> **Instructions for the task**: Please list each line of the records below that contains the word "reliable". Case counts.

> **Source data**:
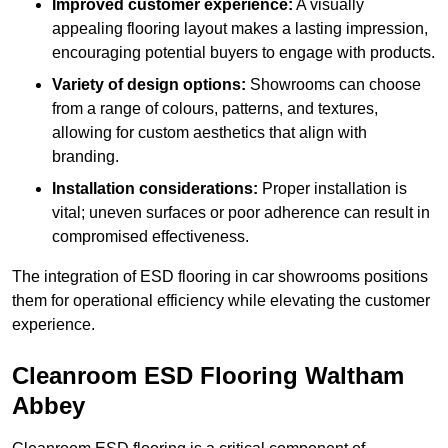
Improved customer experience:
A visually
appealing flooring layout makes a lasting impression,
encouraging potential buyers to engage with products.
Variety of design options:
Showrooms can choose
from a range of colours, patterns, and textures,
allowing for custom aesthetics that align with
branding.
Installation considerations:
Proper installation is
vital; uneven surfaces or poor adherence can result in
compromised effectiveness.
The integration of ESD flooring in car showrooms positions
them for operational efficiency while elevating the customer
experience.
Cleanroom ESD Flooring Waltham
Abbey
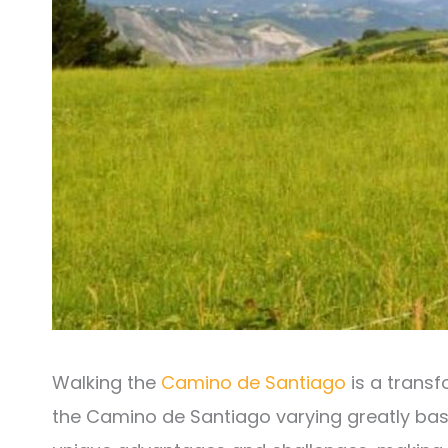
Walking the
Camino de Santiago
is a transf
the Camino de Santiago varying greatly ba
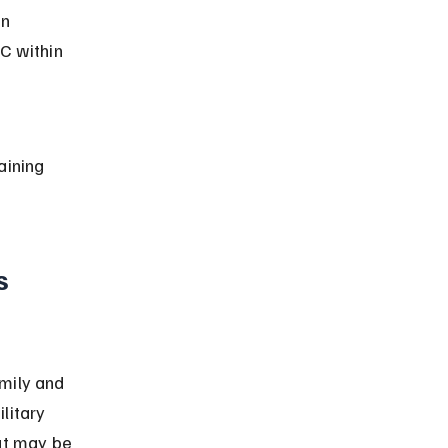
n 
C within 
aining 
s 
mily and 
litary 
ut may be 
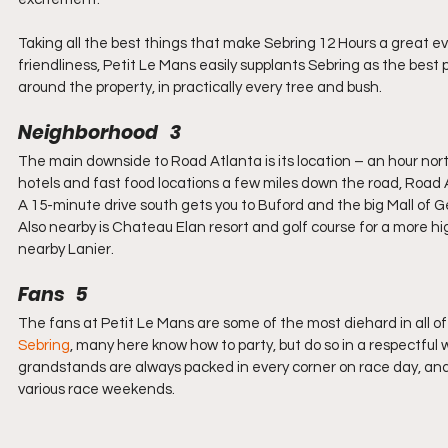
Taking all the best things that make Sebring 12 Hours a great ev
friendliness, Petit Le Mans easily supplants Sebring as the best
around the property, in practically every tree and bush.
Neighborhood   3
The main downside to Road Atlanta is its location – an hour north
hotels and fast food locations a few miles down the road, Road At
A 15-minute drive south gets you to Buford and the big Mall of G
Also nearby is Chateau Elan resort and golf course for a more hi
nearby Lanier.
Fans   5
The fans at Petit Le Mans are some of the most diehard in all o
Sebring
, many here know how to party, but do so in a respectful
grandstands are always packed in every corner on race day, an
various race weekends.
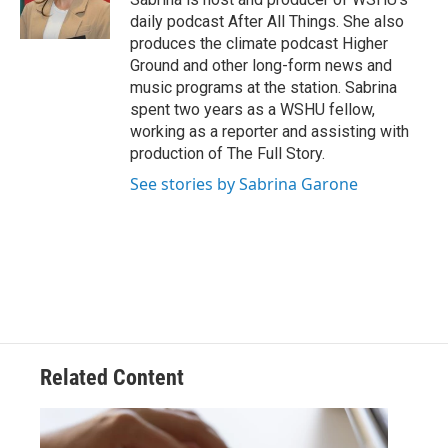
daily podcast After All Things. She also
produces the climate podcast Higher
Ground and other long-form news and
music programs at the station. Sabrina
spent two years as a WSHU fellow,
working as a reporter and assisting with
production of The Full Story.
See stories by Sabrina Garone
Related Content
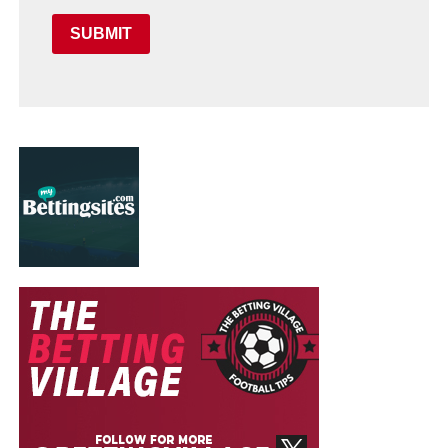
SUBMIT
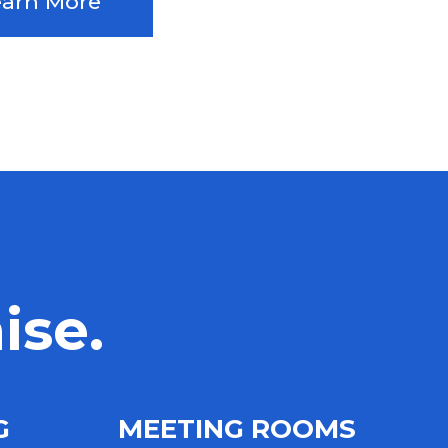
earn More
ise.
NG
MEETING ROOMS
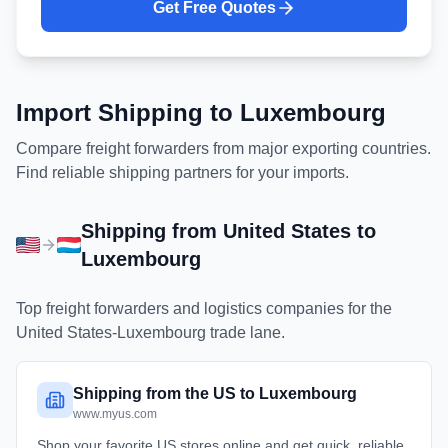
Get Free Quotes
Import Shipping to
Luxembourg
Compare freight forwarders from major exporting countries.
Find reliable shipping partners for your imports.
Shipping from
United States
to
Luxembourg
Top freight forwarders and logistics companies for the
United States
-
Luxembourg
trade lane.
Shipping from the US to Luxembourg
www.myus.com
Shop your favorite US stores online and get quick, reliable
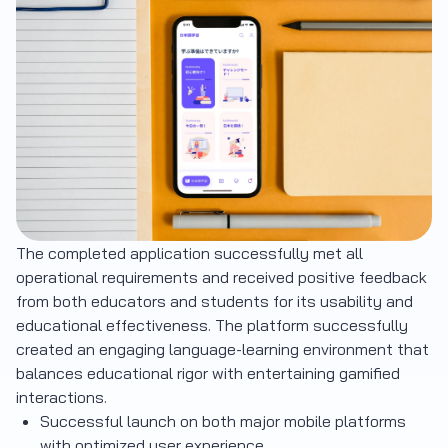
The completed application successfully met all
operational requirements and received positive feedback
from both educators and students for its usability and
educational effectiveness. The platform successfully
created an engaging language-learning environment that
balances educational rigor with entertaining gamified
interactions.
Successful launch on both major mobile platforms
with optimized user experience.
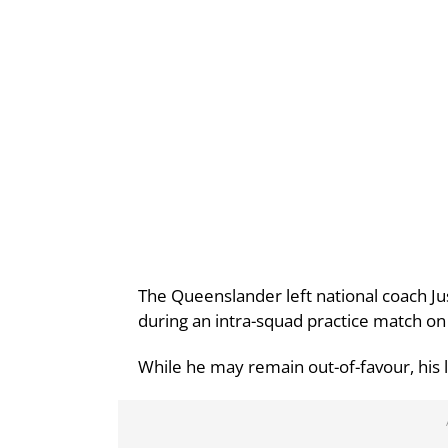
The Queenslander left national coach Jus
during an intra-squad practice match 
While he may remain out-of-favour, his l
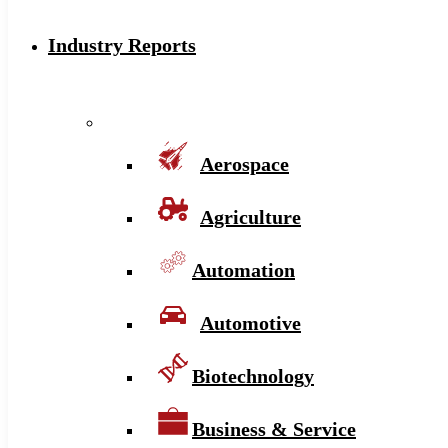
Industry Reports
Aerospace
Agriculture
Automation
Automotive
Biotechnology
Business & Service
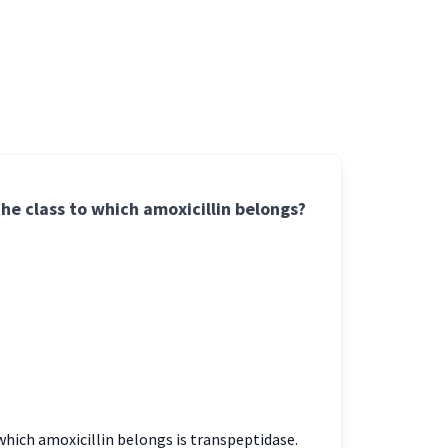
the class to which amoxicillin belongs?
which amoxicillin belongs is transpeptidase.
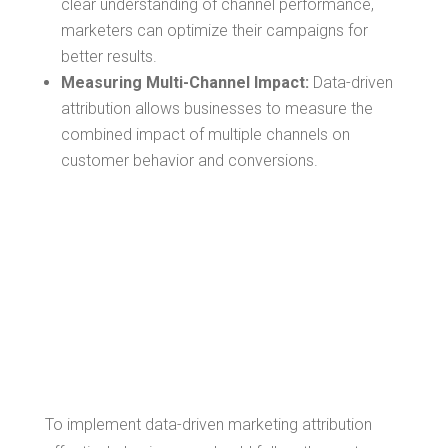
clear understanding of channel performance,
marketers can optimize their campaigns for
better results.
Measuring Multi-Channel Impact:
Data-driven
attribution allows businesses to measure the
combined impact of multiple channels on
customer behavior and conversions.
Implementing
Data-Driven
Marketing
Attribution
To implement data-driven marketing attribution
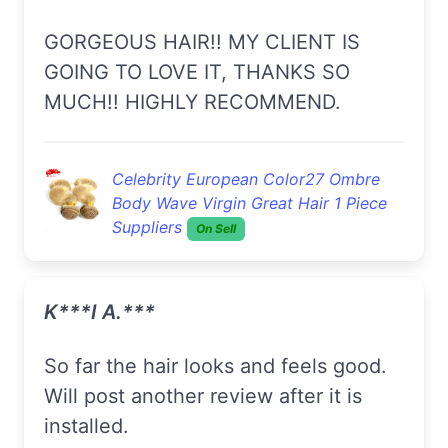
GORGEOUS HAIR!! MY CLIENT IS
GOING TO LOVE IT, THANKS SO
MUCH!! HIGHLY RECOMMEND.
Celebrity European Color27 Ombre
Body Wave Virgin Great Hair 1 Piece
Suppliers
On Sell
K***i A.***
So far the hair looks and feels good.
Will post another review after it is
installed.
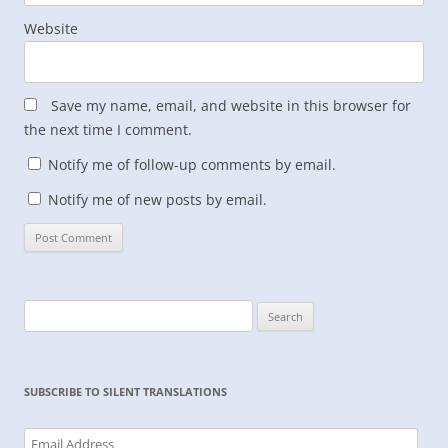
Website
Save my name, email, and website in this browser for
the next time I comment.
Notify me of follow-up comments by email.
Notify me of new posts by email.
Search
for:
SUBSCRIBE TO SILENT TRANSLATIONS
Email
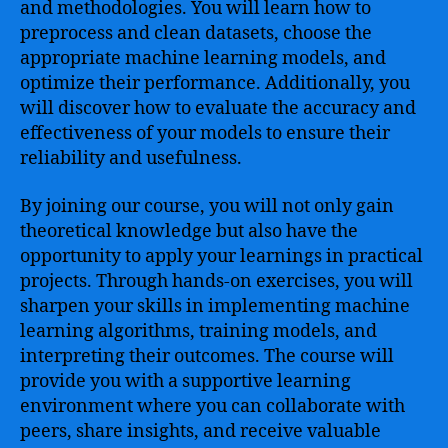
and methodologies. You will learn how to
preprocess and clean datasets, choose the
appropriate machine learning models, and
optimize their performance. Additionally, you
will discover how to evaluate the accuracy and
effectiveness of your models to ensure their
reliability and usefulness.
By joining our course, you will not only gain
theoretical knowledge but also have the
opportunity to apply your learnings in practical
projects. Through hands-on exercises, you will
sharpen your skills in implementing machine
learning algorithms, training models, and
interpreting their outcomes. The course will
provide you with a supportive learning
environment where you can collaborate with
peers, share insights, and receive valuable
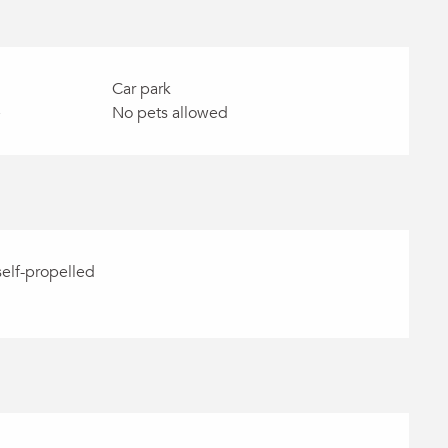
Car park
e
No pets allowed
self-propelled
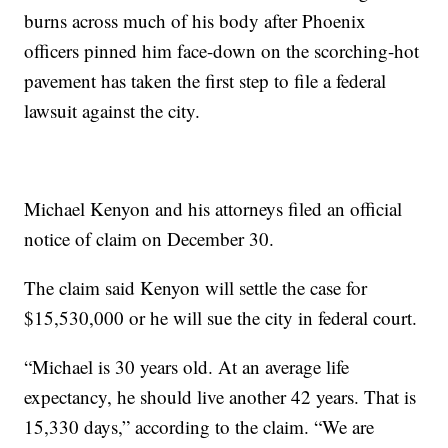
burns across much of his body after Phoenix
officers pinned him face-down on the scorching-hot
pavement has taken the first step to file a federal
lawsuit against the city.
Michael Kenyon and his attorneys filed an official
notice of claim on December 30.
The claim said Kenyon will settle the case for
$15,530,000 or he will sue the city in federal court.
“Michael is 30 years old. At an average life
expectancy, he should live another 42 years. That is
15,330 days,” according to the claim. “We are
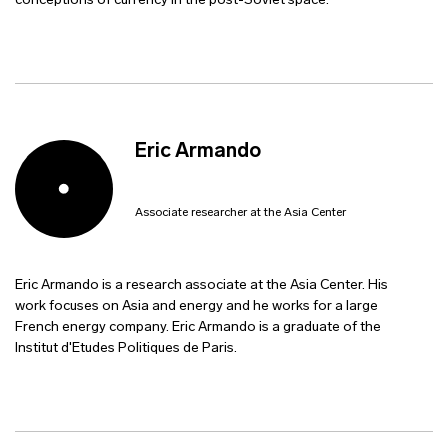
conceptions of currency in the post-Soviet space.
Eric Armando
Associate researcher at the Asia Center
Eric Armando is a research associate at the Asia Center. His
work focuses on Asia and energy and he works for a large
French energy company. Eric Armando is a graduate of the
Institut d'Etudes Politiques de Paris.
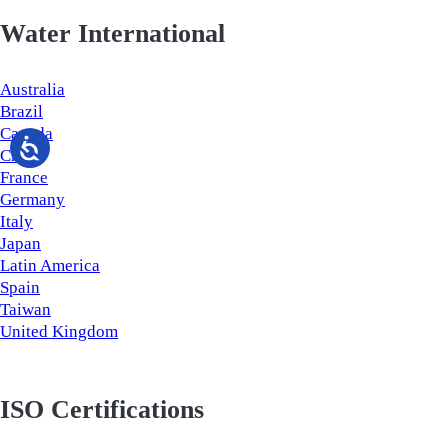
Water International
Australia
Brazil
Canada
China
France
Germany
Italy
Japan
Latin America
Spain
Taiwan
United Kingdom
ISO Certifications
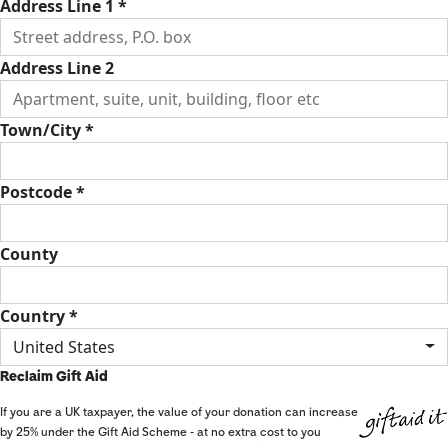
Address Line 1 *
Address Line 2
Town/City *
Postcode *
County
Country *
United States
Reclaim Gift Aid
If you are a UK taxpayer, the value of your donation can increase
by 25% under the Gift Aid Scheme - at no extra cost to you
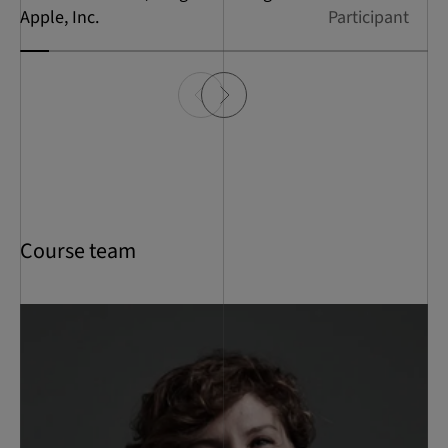
Apple, Inc.
Participant
Course team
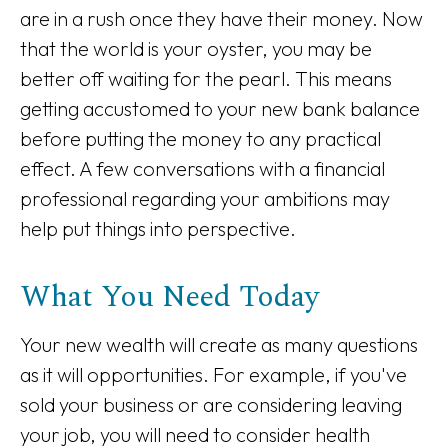
are in a rush once they have their money. Now
that the world is your oyster, you may be
better off waiting for the pearl. This means
getting accustomed to your new bank balance
before putting the money to any practical
effect. A few conversations with a financial
professional regarding your ambitions may
help put things into perspective.
What You Need Today
Your new wealth will create as many questions
as it will opportunities. For example, if you've
sold your business or are considering leaving
your job, you will need to consider health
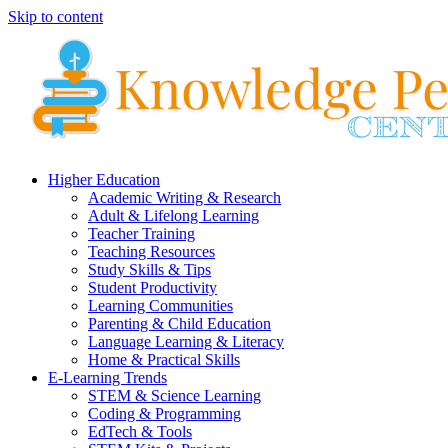
Skip to content
Higher Education
Academic Writing & Research
Adult & Lifelong Learning
Teacher Training
Teaching Resources
Study Skills & Tips
Student Productivity
Learning Communities
Parenting & Child Education
Language Learning & Literacy
Home & Practical Skills
E-Learning Trends
STEM & Science Learning
Coding & Programming
EdTech & Tools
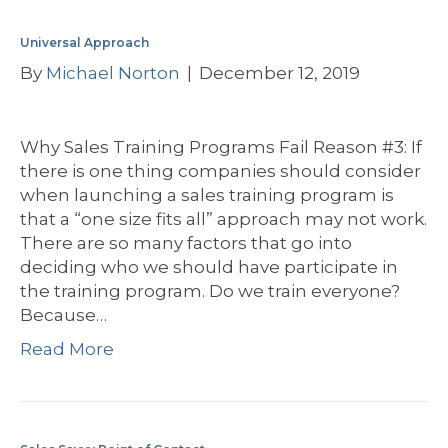
Universal Approach
By
Michael Norton
|
December 12, 2019
Why Sales Training Programs Fail Reason #3: If
there is one thing companies should consider
when launching a sales training program is
that a “one size fits all” approach may not work.
There are so many factors that go into
deciding who we should have participate in
the training program. Do we train everyone?
Because…
Read More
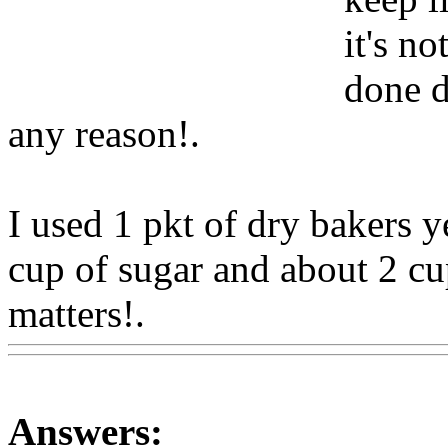
it's n
done d
any reason
!.
I used 1 pkt of dry bakers y
cup of sugar and about 2 cup
matters!.
Www@FoodAQ@
Answers:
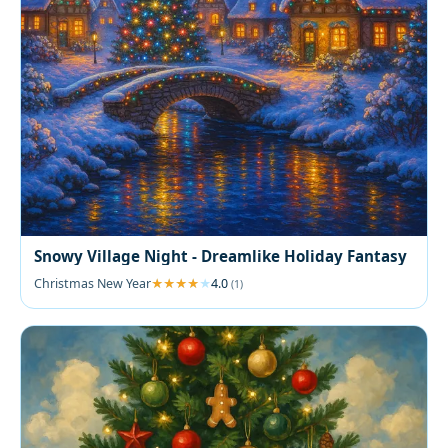
Snowy Village Night - Dreamlike Holiday Fantasy
Christmas New Year
4.0
(1)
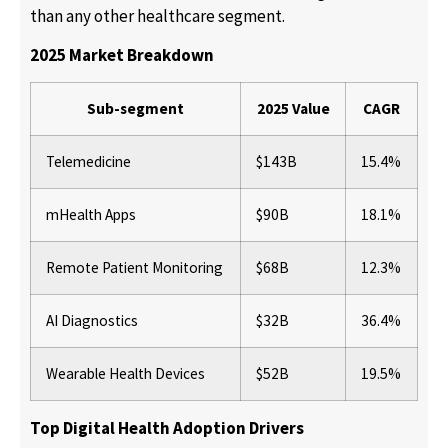
than any other healthcare segment.
2025 Market Breakdown
Sub-segment
2025 Value
CAGR
Telemedicine
$143B
15.4%
mHealth Apps
$90B
18.1%
Remote Patient Monitoring
$68B
12.3%
AI Diagnostics
$32B
36.4%
Wearable Health Devices
$52B
19.5%
Top Digital Health Adoption Drivers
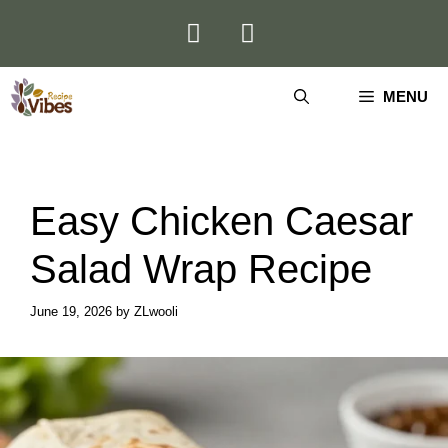
Skip
to
content
MENU
Easy Chicken Caesar
Salad Wrap Recipe
June 19, 2026
by
ZLwooli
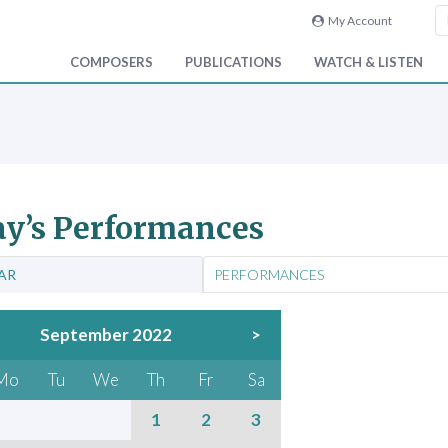
My Account
COMPOSERS
PUBLICATIONS
WATCH & LISTEN
y’s Performances
AR
PERFORMANCES
September 2022
>
Mo
Tu
We
Th
Fr
Sa
1
2
3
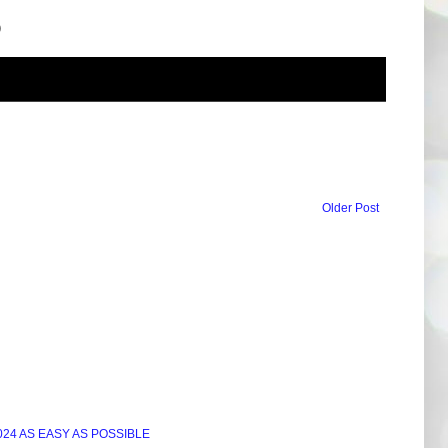
)
Older Post
24 AS EASY AS POSSIBLE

> **Written solution**:
Find reliable shipping partners for your imports.
Shop your favorite US stores online and get quick, reliable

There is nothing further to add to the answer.